銀の華~宿命は扉の向こうに~

長月そら葉

 ──歯車が回り出す。これは、とある花の名を冠した者たちの物語。




 いつの頃からか、幾度となく同じ夢を見てきた。

 わたしは幼く、ハイハイしか出来ない赤ん坊だ。

 わたしを心から愛してくれる両親との穏やかで幸せな日々。

 ――しかし、その日常は一変する。

 いつものように暮らしていた家族は、突如何者かに襲われ、父と母は消えてしまう。わたしは真っ白な世界に一人、取り残されるのだ。




 もぞもぞと布団の中で動くものがいる。腰まで伸びた髪が、ベッドからはみ出している。手だけを出してスマートフォンを手に取り、時間を確認した。

「朝、か」

 三咲晶穂みさきあきほはベッドから起き上がると、うーんと伸びをした。淡い桃色のカーテンを開けて、部屋に朝日を呼び込む。眩しい日の光に目を細め、昨夜のうちに出しておいた薄緑色のワンピースに袖を通す。そして、黒よりも灰色に近い髪を束ね、シュシュでくくった。

 トントントン、と階段を降りて一階へ行く。その途中から賑やかな声が届いてきた。

「あ、あきほちゃん。おはよー!」

「おはよう」

 数人の幼稚園児が晶穂に駆け寄ってくる。黒い瞳を細めて彼らに挨拶し、晶穂はコンロの前に立つ年かさの女性に声をかけた。

「園長先生、おはようございます」

「おはよう、晶穂。……今日、出て行くのね」

「はい。みんなと離れるのは寂しいですが……。大学、頑張ってきますね」

 晶穂は物心つく前に両親を亡くし、この私立水ノ樹学園へとやって来た。この施設は幼稚園から高校まであり、孤児も引き取り育てている。園長の裕福だった祖父が始めた場所だという。
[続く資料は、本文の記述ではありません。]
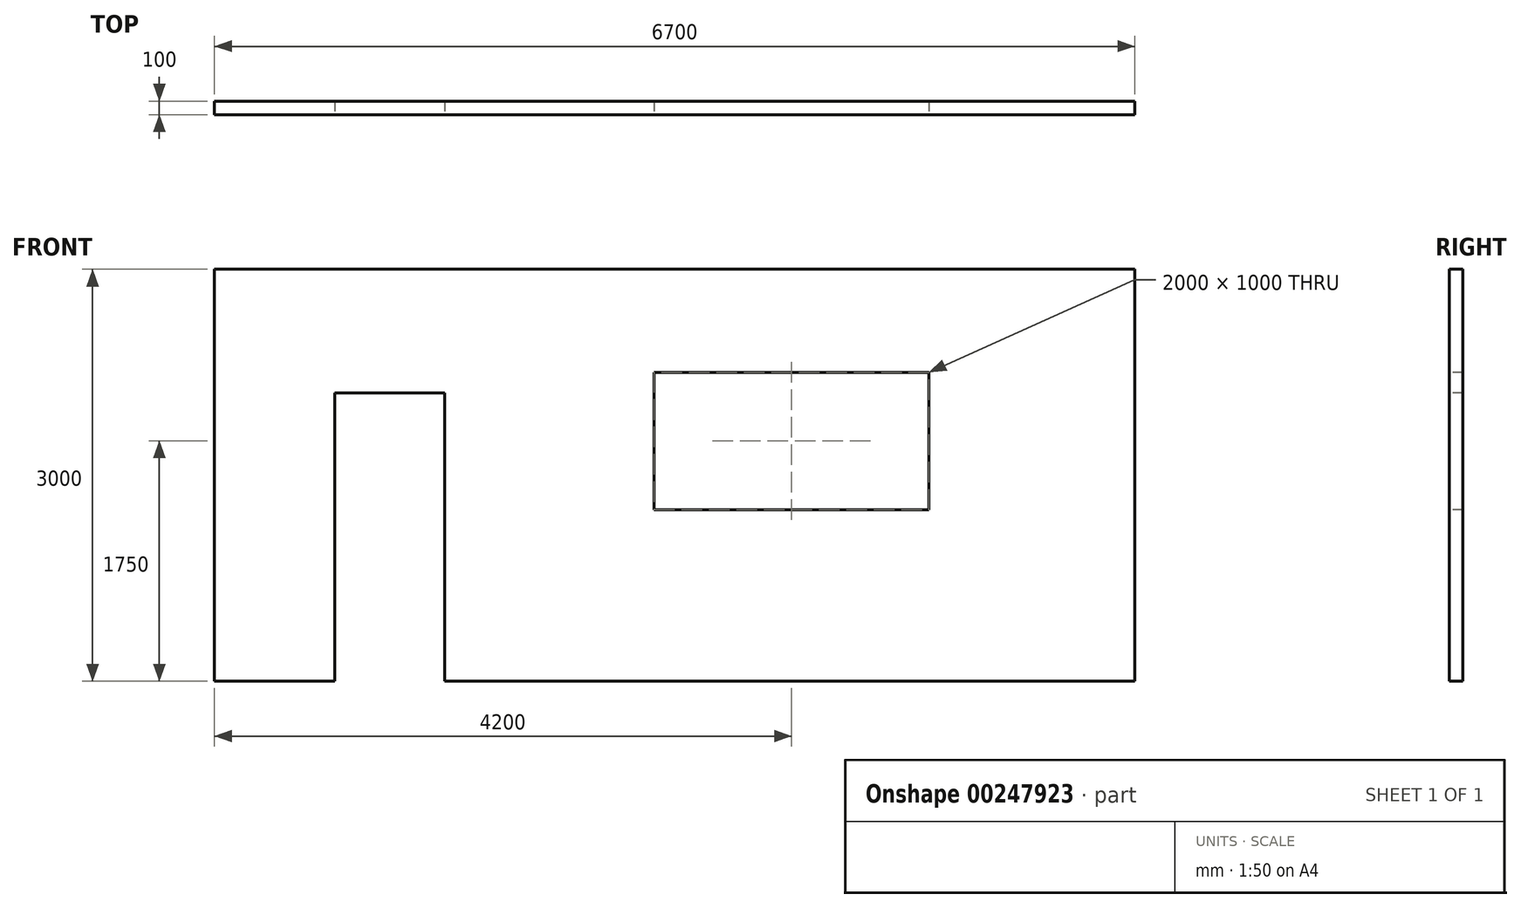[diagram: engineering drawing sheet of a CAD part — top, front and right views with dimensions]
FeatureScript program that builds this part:
annotation { "Feature Type Name" : "Feature", "Feature Type Description" : "" }
export const myFeature = defineFeature(function(context is Context, id is Id, definition is map)
    precondition{}
    {
        {
            var Q0;
            Q0=qCreatedBy(makeId("Front.planeOp"),FACE);
            var sketch = newSketch(context, id + "F0", { "sketchPlane" : qUnion([Q0])});
            skLineSegment(sketch, "E0.bottom", {"start": v(3350, 0) * mm, "end": v(-3350, 0) * mm});
            skLineSegment(sketch, "E0.top", {"start": v(3350, 3000) * mm, "end": v(-3350, 3000) * mm});
            skLineSegment(sketch, "E0.left", {"start": v(3350, 0) * mm, "end": v(3350, 3000) * mm});
            skLineSegment(sketch, "E0.right", {"start": v(-3350, 0) * mm, "end": v(-3350, 3000) * mm});
            skPoint(sketch, "E0.middle", {"position": v(0, 1500) * mm});
            skSolve(sketch);
        }
        {
            var Q0;
            Q0=makeQuery(id+"F0.imprint","IMPRINT",FACE,{"disambiguationData":[TD([[makeQuery(id+"F0.imprint","IMPRINT",EDGE,{"derivedFrom":sQuery(id+"F0.wireOp",EDGE,"E0.bottom")}),-1.0]])]});
            extrude(context, id + "F1", {"entities" : qUnion([Q0]), "endBound" : BoundingType.SYMMETRIC, "depth" : 100 * mm});
        }
        {
            var Q0;
            Q0=makeQuery(id+"F1.opExtrude","CAP_FACE",FACE,{"disambiguationData":[OSD([sQuery(id+"F0.wireOp",EDGE,"E0.bottom"),sQuery(id+"F0.wireOp",EDGE,"E0.top"),sQuery(id+"F0.wireOp",EDGE,"E0.left"),sQuery(id+"F0.wireOp",EDGE,"E0.right")])],"isStart":false});
            var sketch = newSketch(context, id + "F2", { "sketchPlane" : qUnion([Q0])});
            skLineSegment(sketch, "E1.bottom", {"start": v(1850, 1250) * mm, "end": v(-150, 1250) * mm});
            skLineSegment(sketch, "E1.top", {"start": v(1850, 2250) * mm, "end": v(-150, 2250) * mm});
            skLineSegment(sketch, "E1.left", {"start": v(1850, 1250) * mm, "end": v(1850, 2250) * mm});
            skLineSegment(sketch, "E1.right", {"start": v(-150, 1250) * mm, "end": v(-150, 2250) * mm});
            skPoint(sketch, "E1.middle", {"position": v(850, 1750) * mm});
            skLineSegment(sketch, "E2", {"start": v(-1650, 3000) * mm, "end": v(-1650, 0) * mm, "construction": true});
            skLineSegment(sketch, "E3", {"start": v(-1650, 0) * mm, "end": v(3350, 0) * mm, "construction": true});
            skPoint(sketch, "E4", {"position": v(850, 0) * mm});
            skLineSegment(sketch, "E5.bottom", {"start": v(-1675, 0) * mm, "end": v(-2475, 0) * mm});
            skLineSegment(sketch, "E5.top", {"start": v(-1675, 2100) * mm, "end": v(-2475, 2100) * mm});
            skLineSegment(sketch, "E5.left", {"start": v(-1675, 0) * mm, "end": v(-1675, 2100) * mm});
            skLineSegment(sketch, "E5.right", {"start": v(-2475, 0) * mm, "end": v(-2475, 2100) * mm});
            skPoint(sketch, "E5.middle", {"position": v(-2075, 1050) * mm});
            skLineSegment(sketch, "E6", {"start": v(-2500, 3000) * mm, "end": v(-2500, 0) * mm, "construction": true});
            skLineSegment(sketch, "E7", {"start": v(-3350, 0) * mm, "end": v(-1650, 0) * mm, "construction": true});
            skLineSegment(sketch, "E8", {"start": v(-2500, 3000) * mm, "end": v(-1650, 3000) * mm, "construction": true});
            skPoint(sketch, "E9", {"position": v(-2075, 3000) * mm});
            skSolve(sketch);
        }
        {
            var Q0;
            Q0=makeQuery(id+"F2.imprint","IMPRINT",FACE,{"disambiguationData":[TD([[makeQuery(id+"F2.imprint","IMPRINT",EDGE,{"derivedFrom":sQuery(id+"F2.wireOp",EDGE,"E1.bottom")}),-1.0]])]});
            var Q1;
            Q1=makeQuery(id+"F2.imprint","IMPRINT",FACE,{"disambiguationData":[TD([[makeQuery(id+"F2.imprint","IMPRINT",EDGE,{"derivedFrom":sQuery(id+"F2.wireOp",EDGE,"E5.bottom")}),-1.0]])]});
            extrude(context, id + "F3", {"entities" : qUnion([Q0, Q1]), "operationType" : NewBodyOperationType.REMOVE, "endBound" : BoundingType.THROUGH_ALL, "oppositeDirection" : true, "depth" : 25 * mm});
        }
    });
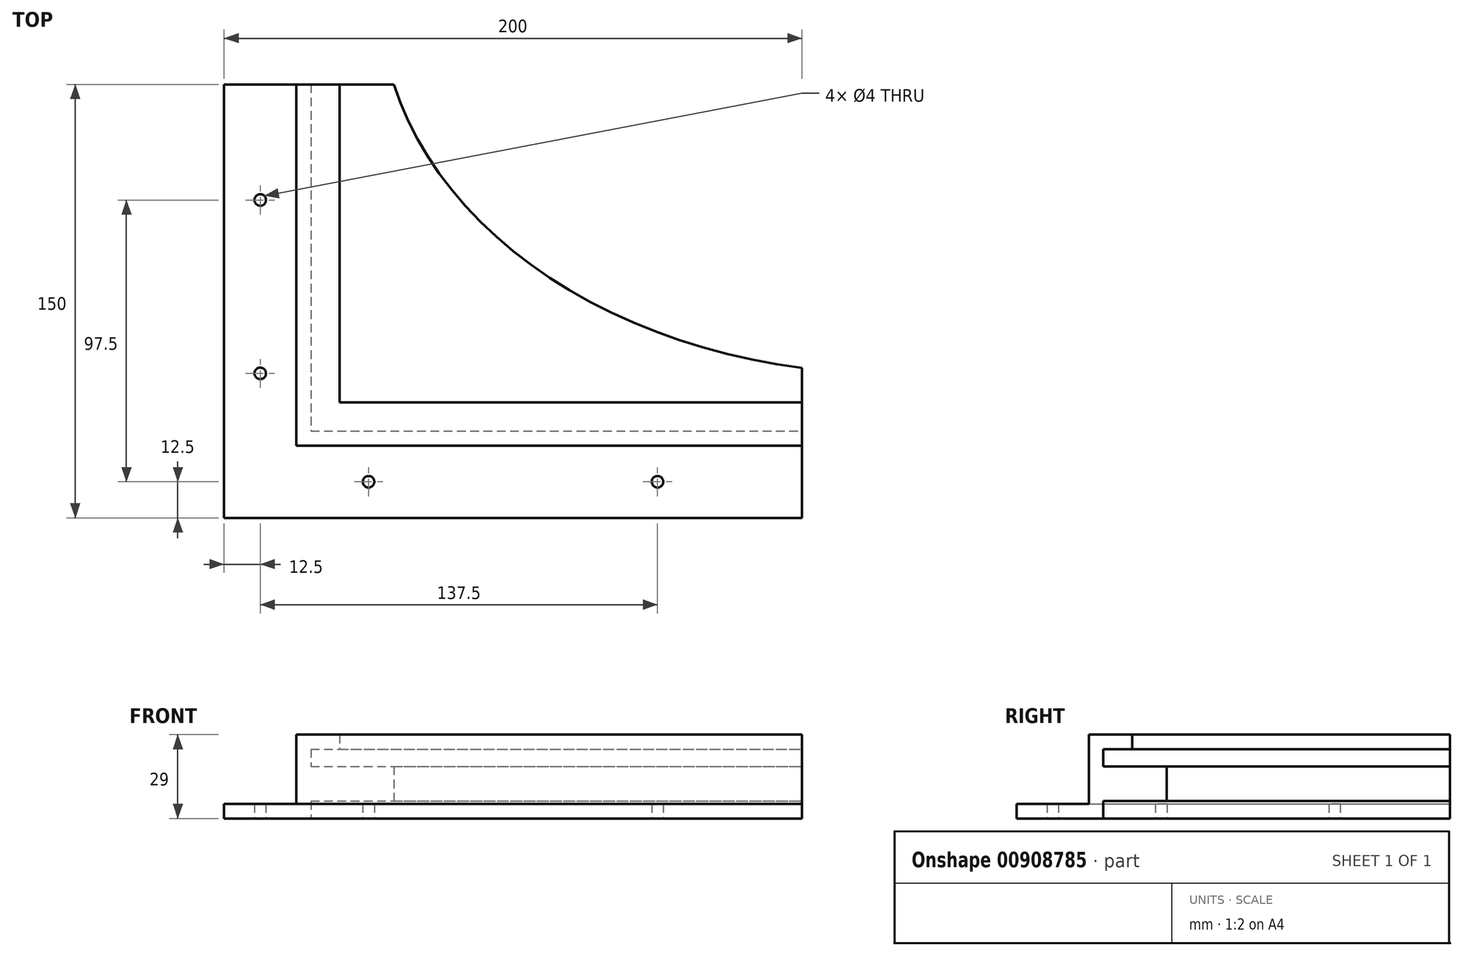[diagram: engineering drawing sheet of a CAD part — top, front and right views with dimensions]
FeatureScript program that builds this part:
annotation { "Feature Type Name" : "Feature", "Feature Type Description" : "" }
export const myFeature = defineFeature(function(context is Context, id is Id, definition is map)
    precondition{}
    {
        {
            var Q0;
            Q0=qCreatedBy(makeId("Top.planeOp"),FACE);
            var sketch = newSketch(context, id + "F0", { "sketchPlane" : qUnion([Q0])});
            skEllipticalArc(sketch, "E0", {});
            skLineSegment(sketch, "E1", {"start": v(-176, 0) * mm, "end": v(-176, -130) * mm});
            skPoint(sketch, "E1.endSnap0", {"position": v(0, -130) * mm});
            skLineSegment(sketch, "E2", {"start": v(-176, -130) * mm, "end": v(0, -130) * mm});
            skLineSegment(sketch, "E3", {"start": v(-176, 0) * mm, "end": v(-200, 0) * mm});
            skLineSegment(sketch, "E4", {"start": v(-200, 0) * mm, "end": v(-200, -150) * mm});
            skLineSegment(sketch, "E5", {"start": v(-200, -150) * mm, "end": v(0, -150) * mm});
            skLineSegment(sketch, "E6", {"start": v(0, -150) * mm, "end": v(0, -130) * mm});
            const initialGuessF0  = {"E0": [0, 0, 1, 0, 0.176, 0.13, 3.141592653589793, 4.71238898038469]};
            skSetInitialGuess(sketch, initialGuessF0);
            skSolve(sketch);
        }
        {
            var Q0;
            Q0 = qSketchRegion(id + "F0", true);
            extrude(context, id + "F1", {"entities" : qUnion([Q0]), "depth" : 12 * mm, "offsetDistance" : 25 * mm});
        }
        {
            var Q0;
            Q0=makeQuery(id+"F1.opExtrude","SWEPT_FACE",FACE,{"disambiguationData":[OSD([sQuery(id+"F0.wireOp",EDGE,"E5")])]});
            var sketch = newSketch(context, id + "F2", { "sketchPlane" : qUnion([Q0])});
            skLineSegment(sketch, "E7.bottom", {"start": v(-200, 18) * mm, "end": v(0, 18) * mm});
            skLineSegment(sketch, "E7.top", {"start": v(-200, -6) * mm, "end": v(0, -6) * mm});
            skLineSegment(sketch, "E7.left", {"start": v(-200, 18) * mm, "end": v(-200, -6) * mm});
            skLineSegment(sketch, "E7.right", {"start": v(0, 18) * mm, "end": v(0, -6) * mm});
            skSolve(sketch);
        }
        {
            var Q0;
            Q0 = qSketchRegion(id + "F2", true);
            extrude(context, id + "F3", {"entities" : qUnion([Q0]), "operationType" : NewBodyOperationType.ADD, "depth" : 5 * mm, "offsetDistance" : 25 * mm});
        }
        {
            var Q0;
            Q0=makeQuery(id+"F3.boolean.opBoolean","MERGE",FACE,{"derivedFrom":[makeQuery(id+"F1.opExtrude","SWEPT_FACE",FACE,{"disambiguationData":[OSD([sQuery(id+"F0.wireOp",EDGE,"E4")])]}),makeQuery(id+"F3.opExtrude","SWEPT_FACE",FACE,{"disambiguationData":[OSD([sQuery(id+"F2.wireOp",EDGE,"E7.left")])]})]});
            var sketch = newSketch(context, id + "F4", { "sketchPlane" : qUnion([Q0])});
            skLineSegment(sketch, "E8.bottom", {"start": v(155, 18) * mm, "end": v(0, 18) * mm});
            skLineSegment(sketch, "E8.top", {"start": v(155, -6) * mm, "end": v(0, -6) * mm});
            skLineSegment(sketch, "E8.left", {"start": v(155, 18) * mm, "end": v(155, -6) * mm});
            skLineSegment(sketch, "E8.right", {"start": v(0, 18) * mm, "end": v(0, -6) * mm});
            skSolve(sketch);
        }
        {
            var Q0;
            Q0 = qSketchRegion(id + "F4", true);
            extrude(context, id + "F5", {"entities" : qUnion([Q0]), "operationType" : NewBodyOperationType.ADD, "depth" : 5 * mm, "offsetDistance" : 25 * mm});
        }
        {
            var Q0;
            Q0=makeQuery(id+"F5.boolean.opBoolean","MERGE",FACE,{"derivedFrom":[makeQuery(id+"F3.opExtrude","SWEPT_FACE",FACE,{"disambiguationData":[OSD([sQuery(id+"F2.wireOp",EDGE,"E7.top")])]}),makeQuery(id+"F5.opExtrude","SWEPT_FACE",FACE,{"disambiguationData":[OSD([sQuery(id+"F4.wireOp",EDGE,"E8.top")])]})]});
            var sketch = newSketch(context, id + "F6", { "sketchPlane" : qUnion([Q0])});
            skLineSegment(sketch, "E9", {"start": v(0, 180) * mm, "end": v(-230, 180) * mm});
            skLineSegment(sketch, "E10", {"start": v(-230, 180) * mm, "end": v(-230, 0) * mm});
            skLineSegment(sketch, "E11", {"start": v(-230, 0) * mm, "end": v(-205, 0) * mm});
            skLineSegment(sketch, "E12", {"start": v(-205, 0) * mm, "end": v(-205, 155) * mm});
            skLineSegment(sketch, "E13", {"start": v(-205, 155) * mm, "end": v(0, 155) * mm});
            skLineSegment(sketch, "E14", {"start": v(0, 155) * mm, "end": v(0, 180) * mm});
            skCircle(sketch, "E15", {"center": v(-217.5, 70) * mm, "radius": 2 * mm});
            skCircle(sketch, "E16", {"center": v(-217.5, 130) * mm, "radius": 2 * mm});
            skCircle(sketch, "E17", {"center": v(-180, 167.5) * mm, "radius": 2 * mm});
            skCircle(sketch, "E18", {"center": v(-80, 167.5) * mm, "radius": 2 * mm});
            skSolve(sketch);
        }
        {
            var Q0;
            Q0 = qSketchRegion(id + "F6", true);
            extrude(context, id + "F7", {"entities" : qUnion([Q0]), "operationType" : NewBodyOperationType.ADD, "oppositeDirection" : true, "depth" : 5 * mm, "offsetDistance" : 25 * mm});
        }
        {
            var Q0;
            Q0=makeQuery(id+"F5.boolean.opBoolean","MERGE",FACE,{"derivedFrom":[makeQuery(id+"F3.opExtrude","SWEPT_FACE",FACE,{"disambiguationData":[OSD([sQuery(id+"F2.wireOp",EDGE,"E7.bottom")])]}),makeQuery(id+"F5.opExtrude","SWEPT_FACE",FACE,{"disambiguationData":[OSD([sQuery(id+"F4.wireOp",EDGE,"E8.bottom")])]})]});
            var sketch = newSketch(context, id + "F8", { "sketchPlane" : qUnion([Q0])});
            skLineSegment(sketch, "E19", {"start": v(-205, 0) * mm, "end": v(-190, 0) * mm});
            skLineSegment(sketch, "E20", {"start": v(-190, 0) * mm, "end": v(-190, -140) * mm});
            skLineSegment(sketch, "E21", {"start": v(-190, -140) * mm, "end": v(0, -140) * mm});
            skLineSegment(sketch, "E22", {"start": v(0, -140) * mm, "end": v(0, -155) * mm});
            skLineSegment(sketch, "E23", {"start": v(0, -155) * mm, "end": v(-205, -155) * mm});
            skLineSegment(sketch, "E24", {"start": v(-205, -155) * mm, "end": v(-205, 0) * mm});
            skSolve(sketch);
        }
        {
            var Q0;
            Q0 = qSketchRegion(id + "F8", true);
            extrude(context, id + "F9", {"entities" : qUnion([Q0]), "operationType" : NewBodyOperationType.ADD, "depth" : 5 * mm, "offsetDistance" : 25 * mm});
        }
        {
            var Q0;
            Q0=qCreatedBy(makeId("Top.planeOp"),FACE);
            var sketch = newSketch(context, id + "F10", { "sketchPlane" : qUnion([Q0])});
            skLineSegment(sketch, "E25.bottom", {"start": v(-230, 0) * mm, "end": v(0, 0) * mm});
            skLineSegment(sketch, "E25.top", {"start": v(-230, -30) * mm, "end": v(0, -30) * mm});
            skLineSegment(sketch, "E25.left", {"start": v(-230, 0) * mm, "end": v(-230, -30) * mm});
            skLineSegment(sketch, "E25.right", {"start": v(0, 0) * mm, "end": v(0, -30) * mm});
            skLineSegment(sketch, "E26.bottom", {"start": v(0, -180) * mm, "end": v(-30, -180) * mm});
            skLineSegment(sketch, "E26.top", {"start": v(0, 0) * mm, "end": v(-30, 0) * mm});
            skLineSegment(sketch, "E26.left", {"start": v(0, -180) * mm, "end": v(0, 0) * mm});
            skLineSegment(sketch, "E26.right", {"start": v(-30, -180) * mm, "end": v(-30, 0) * mm});
            skSolve(sketch);
        }
        {
            var Q0;
            Q0 = qSketchRegion(id + "F10", true);
            extrude(context, id + "F11", {"entities" : qUnion([Q0]), "operationType" : NewBodyOperationType.REMOVE, "endBound" : BoundingType.SYMMETRIC, "oppositeDirection" : true, "depth" : 50 * mm, "offsetDistance" : 25 * mm});
        }
    });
 しかし、晶穂がここで過ごすのは今日が最後だ。彼女は学園を卒業し、大学生になる。一人暮らしを始め、いずれは社会に独り立ちするのだ。これからへの不安は勿論あったが、新たな生活への期待に胸を膨らませていた。

「最後の朝食は、白米に味噌汁、目玉焼きと塩鮭よ。たくさん食べて行きなさい」

「はい!」

 晶穂は笑顔で食卓に向かうと、年下の家族に混ざって箸を取った。これが終われば、さよならだ。幼いきょうだいたちはそれをわかっているのかいないのか、いつも通り賑やかに騒がしく、口から白米を飛び散らせる。それを晶穂は、いつものようにタオルで拭いてやるのだ。

 食事を終えて歯を磨き、晶穂は自室に置いていたボストンバッグを肩にかけた。それ以外の荷物は、昨日のうちに全て引っ越し業者に引き渡している。片付けられた部屋は、少し寂しかった。

「荷物はそれで終わり?」

 玄関に向かうと、園長先生が尋ねた。晶穂は頷き、靴に足を入れる。

「はい。あとは、新しい家に全部送ってもらいます」

「そう」

 寂しげに微笑んだ園長は、そっと晶穂を抱き締めた。

「元気でね。いってらっしゃい」

「……はい。また、お会いしましょう」

 いつもは優しさよりも厳しさが先立つ園長の目に何かが光った気がしたが、晶穂はあえて見ないふりをした。

 それから、晶穂は皆に見送られた。中には泣き出す子もいたが、晶穂は笑顔で手を振った。

 最寄り駅のプラットホームで、電車を待つ。その頃になって、何故か目に涙が滲んだ。

「あれ、おかしいな……?」

 笑おうと思うのに、うまくいかない。晶穂はベンチに座り込み、誰もいないホームで泣き続けた。


 明日は、晶穂が新たな生活を送る星丘大学ほしおかだいがくの入学式。


 この時はまだ、何も知らなかった。

 あの幼い頃の夢が、これからとわたしを繋ぐ歯車だったなんて。